From 5b8b33a302b1d1b9f20b8bcbb71c13e7c8bdf416 Mon Sep 17 00:00:00 2001
From: Ettore Di Giacinto <mudler@localai.io>
Date: Thu, 2 Jul 2026 21:04:37 +0000
Subject: [PATCH] docs(paged): record P5 FLA GDN NO-GO - GDN prefill bucket is
 a confirmed shared-hardware floor

P5 ported the full six-kernel vLLM-FLA chunk_gated_delta_rule_fwd pipeline
(cumsum, chunk_scaled_dot_kkt, blocked merge_16x16_to_64x64 solve_tril,
recompute_w_u, register/smem-resident chunk_gated_delta_rule_fwd_h with the
chunk loop in-kernel, chunk_fwd_o) to CUDA tf32 mma, per-kernel validated vs
host fp64 (o NMSE 2.2e-7, final-state 1.2e-7), integrated behind
LLAMA_GDN_FLA_CHUNK=1 (default-off), and A/B'd in-backend vs the shipped M5
chunked scan.

P0 perf kill-gate FAILED decisively: nsys --cuda-graph-trace=node, MoE
q36-35b-a3b, npp2048 M5 56.31 vs FLA 119.46 us/tok (FLA 2.12x SLOWER,
gdn_delta_pct -112.1); npp512 2.29x slower; end-to-end S_PP -13.33%/-13.12%.
GO required FLA >10% faster at npp2048.

Novel decomposition: the blocked solve_tril is only ~2.8% of the FLA bucket
(55.6 ms); fwd_h 46.2% (903 ms) + fwd_o 31.5% (617 ms) dominate. The cost is
the state-recurrence GEMMs plus per-chunk h-state materialization to global
LPDDR5x that FLA's split-kernel structure forces; the fused M5 single kernel
keeps the 128x128 state resident in smem and never materializes per-chunk h,
so it is 2.1x faster on GB10's low-bandwidth memory. So the GDN prefill bucket
(+59.2, the single largest prefill lever) is a confirmed shared-hardware /
memory-bandwidth floor, NOT recoverable by the blocked-solve algorithm.
Extends Phase74 (standalone blocked-inverse 0.59x) and bf16-C64 (-18.75%).

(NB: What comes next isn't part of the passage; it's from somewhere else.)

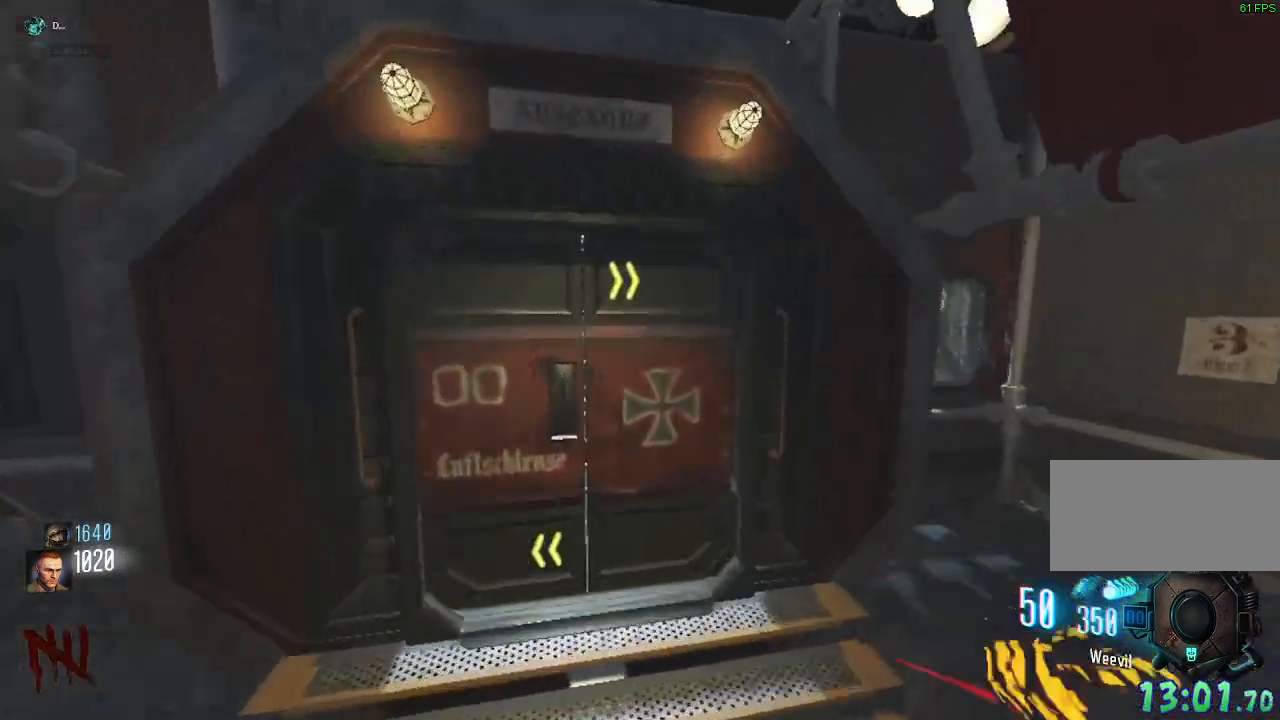
{"keys": ["w"], "mouse": [], "events": [[167, "a", "down"], [483, "a", "up"]]}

Gates: SMEM PASS (max 96KB < 99KB cap). KL band GREEN (FLA KLD 0.137028 vs
control 0.136563, delta +0.000465 < 0.01; same-top-p 84.61%). DEFAULT path
untouched (canonical md5 GREEN both models default-off AND FLA-on; MoE
8cb0ce23, dense 5951a5b4; GATED_DELTA_NET DEFAULT 46/46). Nothing landed;
series stays at 46 patches. WIP on DGX fork branch p5-fla-gdn (2d64c37f0),
NOT pushed.

Assisted-by: Claude:opus-4.8 [Claude Code]
Signed-off-by: Ettore Di Giacinto <mudler@localai.io>
---
 .../docs/EXECUTION_REARCH_SCOPE.md            | 106 +++++++++++++++++-
 .../docs/PARITY_HANDOFF.md                    |  84 ++++++++++++++
 2 files changed, 184 insertions(+), 6 deletions(-)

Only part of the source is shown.